Consider the following integral for any $a \in \mathbb{R}$ and $b>0$: $$ I(a,b) \ = \ \int_{-\infty}^{\infty} \frac{ \exp\left( i a e^{u}\right) }{ e^{b \cosh(u)} - 1 } du $$

Is there any way to do this integral? My thoughts are to try and use the Residue theorem since the function falls off to 0 very quickly as you get further out from the origin.

However, the issue is then that there are infinitely poles (when $\cosh(z) = 2\pi i n$ for $n \in \mathbb{Z}$).

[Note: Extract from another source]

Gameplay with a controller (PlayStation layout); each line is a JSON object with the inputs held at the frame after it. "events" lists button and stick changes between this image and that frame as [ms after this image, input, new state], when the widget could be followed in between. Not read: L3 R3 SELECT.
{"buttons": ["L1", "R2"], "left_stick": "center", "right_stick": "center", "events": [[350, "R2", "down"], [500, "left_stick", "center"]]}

Is there a way to do this integral?

Answer 1

We have $$ \text{PV}\int_{0}^{+\infty}e^{iat}\exp\left[-\frac{b}{2}\left(t+\frac{1}{t}\right)\right]\frac{dt}{t} = 2\cdot K_0\left(\sqrt{b^2-2iab}\right) $$ where $K_0$ is a modified Bessel function of the second kind (appearing, for instance, in the normal product distribution); hence by enforcing the substitution $u=\log t$ and by exploiting a geometric series expansion we have $$ I(a,b) = 2\sum_{k\geq 1} K_0\left(\sqrt{k^2 b^2-2ikab}\right) $$ where the RHS is simple to approximate numerically due to the rapid decay of $K_0$ on $\mathbb{R}^+$.
I do not believe we may get any simpler "closed" form.